Don’t look now, but the midterms are coming.
You know, the Nov. 6 midterm elections, those national political brawls the results of which are highly prized across the nation, as Democrats and Republicans (and some Independents, too) tussle for congressional and Senate seats, plus a host of local offices. We hear tell that they will decide the fate of the nation for the next two years at least.
Big doings across the land. In Washington, D.C., not so much.
Oh, there’ll be names on the ballots and elections to be held and all of that, including ballots cast for school board seats, advisory neighborhood commissioners, District Council seats and, yes, the office of mayor.
But given that the District, which is very much a Democrat entity, has already held a primary election, most of the high-profile elections have already been decided.

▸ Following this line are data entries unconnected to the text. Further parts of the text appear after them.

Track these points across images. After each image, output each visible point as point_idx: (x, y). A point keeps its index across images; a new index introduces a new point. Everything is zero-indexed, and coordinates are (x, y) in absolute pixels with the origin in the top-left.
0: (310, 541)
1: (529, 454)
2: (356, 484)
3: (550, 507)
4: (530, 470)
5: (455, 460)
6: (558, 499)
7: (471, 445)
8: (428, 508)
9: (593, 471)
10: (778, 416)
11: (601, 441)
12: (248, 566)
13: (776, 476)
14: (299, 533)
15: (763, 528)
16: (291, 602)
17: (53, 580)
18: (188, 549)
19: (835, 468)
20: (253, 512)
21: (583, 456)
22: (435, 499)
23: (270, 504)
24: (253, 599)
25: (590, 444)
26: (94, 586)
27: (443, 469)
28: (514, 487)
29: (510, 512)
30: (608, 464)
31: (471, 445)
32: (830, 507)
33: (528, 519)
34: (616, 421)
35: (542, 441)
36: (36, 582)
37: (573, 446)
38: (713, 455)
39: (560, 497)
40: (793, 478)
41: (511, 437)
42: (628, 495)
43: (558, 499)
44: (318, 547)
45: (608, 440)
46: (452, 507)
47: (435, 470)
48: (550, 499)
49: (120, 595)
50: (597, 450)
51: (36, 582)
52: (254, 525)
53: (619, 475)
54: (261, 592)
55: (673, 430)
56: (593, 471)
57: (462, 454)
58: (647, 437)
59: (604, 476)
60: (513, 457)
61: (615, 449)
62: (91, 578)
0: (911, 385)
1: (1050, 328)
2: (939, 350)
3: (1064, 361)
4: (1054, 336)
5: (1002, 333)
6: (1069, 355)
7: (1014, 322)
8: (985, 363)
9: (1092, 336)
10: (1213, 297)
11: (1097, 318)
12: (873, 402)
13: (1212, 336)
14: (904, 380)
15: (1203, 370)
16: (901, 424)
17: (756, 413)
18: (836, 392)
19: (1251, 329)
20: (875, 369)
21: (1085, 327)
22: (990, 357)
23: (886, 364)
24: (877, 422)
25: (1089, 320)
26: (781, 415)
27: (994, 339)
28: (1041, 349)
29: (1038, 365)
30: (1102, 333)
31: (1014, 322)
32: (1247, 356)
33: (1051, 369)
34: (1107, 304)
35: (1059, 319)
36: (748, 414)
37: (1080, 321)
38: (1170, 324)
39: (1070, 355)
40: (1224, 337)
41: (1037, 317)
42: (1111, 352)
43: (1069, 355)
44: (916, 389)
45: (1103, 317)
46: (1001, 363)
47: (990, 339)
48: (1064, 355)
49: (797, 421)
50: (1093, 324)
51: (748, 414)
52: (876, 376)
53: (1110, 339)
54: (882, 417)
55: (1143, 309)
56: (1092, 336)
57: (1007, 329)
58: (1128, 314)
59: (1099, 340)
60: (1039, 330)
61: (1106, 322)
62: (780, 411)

You’d have a better chance of winning the Mega Millions lottery than betting against Mayor Muriel Bowser, the Democrat running for reelection, even though there are three people running against her: Ann C. Wilcox (Statehood Green Party), Dustin “Doc” Canter (Independent) and Martin Moulton (Libertarian).
Democrat Phil Mendelson is more than likely to hold his seat as Council Chairman, with only Ethan Bishop-Henchman (Libertarian) as his opponent.
Most of the Council races are likely to see incumbents reelected also: Brianne Nadeau in Ward 1, Mary Cheh in Ward 3, Kenyan McDuffie in a crowded field in Ward 5, Charles Allen in Ward 6. All are Democrats, as is Karl Racine, who is heavily favored to be reelected as attorney general for the District of Columbia.
But the race for two At-Large seats on the Council, now that’s a different matter.
The race, which features incumbent two-term Council member Elissa Silverman (Independent), Anita Bonds (Democrat) and Dionne Reeder (Independent) among others, has changed dramatically in the last few weeks.
It’s been a torturous and complicated process for this particular race, which is now considered very competitive.
Silverman now faces a serious challenge from Reeder for any number of reasons, chief among them being that Mayor Muriel Bowser has thrown her weight, her support, her connections and at times even her resources into the fray in a big way.
Last month, the mayor officially announced that she was backing Reeder, a week after insurance agent S. Kathryn Allen was disqualified from the race because of the discovery of fraud in her qualifying petitions.
After endorsing Reeder, the mayor held what was described as a “government rally” with special guests Bonds and Reeder at the Ivy City Smokehouse, complete with slogans and hashtags, as in #togetherwewill and #fairshot.
Reeder is a small business owner; she’s the owner of the popular Cheers at the Big Chair in Anacostia. She is a Columbia Heights resident, a graduate of Roosevelt High School and West Virginia State University and has worked in government, including as a legislative assistant for the House Committee on Natural Resources.
Reeder strongly opposes — as does the mayor — the paid family and medical leave program passed by the Council this year and championed by Silverman.
The family and medical leave program appears to be a critical issue with Reeder, who says it hurts small businesses. The mayor has been highly critical of the program as well, because it covers people who work in the city but live in Maryland and Virginia.
The opposition to Silverman — part of a highly progressive, liberal and pro-labor faction on the Council — has been recently led by the mayor, who’s been highly vocal and emphatic in her support for Reeder. It’s bound to make the race tighter, along with an endorsement from the Washington Post.
The mayor’s high profile in the race is very unusual. In terms of scope and size, it’s untypical for mayors in this city. Some of it no doubt has to do with the issue of the family and medical leave plan, but also with other issues where the two have clashed. Bowser has called Silverman — who was a Washington Post reporter, the “Loose Lips” reporter for Washington City Paper and an analyst for DC Fiscal Policy Institute — “uncollaborative.”
In a WAMU interview, Silverman said: “I take being an independent to heart. I’m an independent voice on the Council and the mayor has criticized my oversight of her agencies. I think my job is to make sure that we’re spending taxpayer dollars in the best way possible, and spending them on the things that matter the most.”